Calling China’s Human Rights Bluff

By Jim Hoagland (THE WASHINGTON POST, 03/08/08):

Every aspect of life under totalitarian governments is political, from sports to culture to business. President Bush and other world leaders attending the opening ceremonies of the Beijing Olympics this week should stop pretending otherwise, especially to the Chinese people.

“I made a decision not to politicize the Games,” Bush grandly told Asian journalists last week, according to the People’s Daily newspaper in Beijing. “This is for athletics.”

Bush, French President Nicolas Sarkozy, Australian Prime Minister Kevin Rudd and their peers will be at the games precisely because they are ruling politicians, not javelin throwers or sprinters. Their protestations that politics and sports should not mix on this occasion are exercises in denying their own identities.

They should instead make their visits openly political occasions. They should publicly focus on China’s human rights record and its promises to permit greater personal freedoms during the Olympics. Those promises have been bent and broken as Chinese internal security forces have used the Games as a reason to jail dissidents and keep them away from the world media.

These Olympics are all about politics — Chinese politics. As I wrote last year from Beijing, the government intends to bring the world onto the Chinese stage, not vice versa. The governing Central Committee wants to show the nation its competence in managing a prestige event and the global acceptance it has gained in the 19 years since the Tiananmen Square massacre briefly made China a pariah state.

Sarkozy and Bush have each received lists of prominent political prisoners and requests that their cases be raised directly with President Hu Jintao in Beijing and with the Chinese media.
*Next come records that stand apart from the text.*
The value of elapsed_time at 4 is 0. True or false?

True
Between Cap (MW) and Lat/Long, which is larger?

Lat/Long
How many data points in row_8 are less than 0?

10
Doing this would go a long way toward justifying the two leaders’ decisions to go to Beijing.

Bush took an initial step toward that goal last week by welcoming to the White House a small but symbolically important group of Chinese dissidents, including Wei Jingsheng, a pioneer of the pro-democracy movement; Harry Wu, who has publicized China’s gulag system; and representatives of the country’s underground Christian movement, the Uighur minority and Tibet’s exile community.
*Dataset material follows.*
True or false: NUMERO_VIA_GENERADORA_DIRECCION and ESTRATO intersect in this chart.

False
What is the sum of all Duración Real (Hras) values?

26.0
This is, in Chinese terms, an eye-popping list, similar to the red flag that Hu would wave in front of Bush if he were to host Osama bin Laden, Iran’s Mahmoud Ahmadinejad and Hamas leader Ismail Haniyeh in the official Zhongnanhai compound in Beijing just before visiting Washington. While Bush’s meeting received relatively little notice in the United States, it triggered sharp propaganda attacks from Beijing.

The White House made no attempt to inhibit the president’s guests from circulating a full e-mail account of the meeting, complete with quotes from Bush promising to “talk about human rights” with Hu “face to face.”

This was a calculated move and not an oversight by the White House, which similarly did not object two years ago when Chinese Christian activists met with Bush and then provided me with their notes for a column shortly after the encounter.

The activists at that time invited Bush to worship with “underground” Christians — who meet in private, without official sanction — on his next trip to China, and the president seemed open to the idea. He should follow through this week, as part of a broader international effort to impress on his official hosts the importance of freedom of religion, speech and access to information.

Amnesty International, which estimates that half a million people are being held without charges in China, issued a report last week accusing the Beijing government of using the Olympics as a pretext to “intensify” political repression.

In France, Sarkozy’s decision to go to the Olympics has been particularly controversial. Daniel Cohn-Bendit, at one time a political rebel but today a senior European parliamentarian, asked the French leader to plead for the freedom of seven political prisoners, including Huang Qi, arrested in Chengdu in June for trying to organize the victims of the Sichuan earthquake to demand help.

The International Olympic Committee has shown that it will not forcefully demand that China live up to the promises it made in winning the right to host the games. This is hardly surprising for an organization that too often has allowed its approval to be bought by unrealistic promises or corrupt favors to its members. That leaves it to the national leaders who go to Beijing to rescue the political reputation of the 2008 Olympics.

Such a rescue will require commitment and coordination among like-minded leaders such as Bush and Sarkozy. They should take their cue from the Czech Vaclav Havel and the South African Desmond Tutu, who have issued an appeal for human rights to share the spotlight with the medal count at this global celebration of human perfectibility.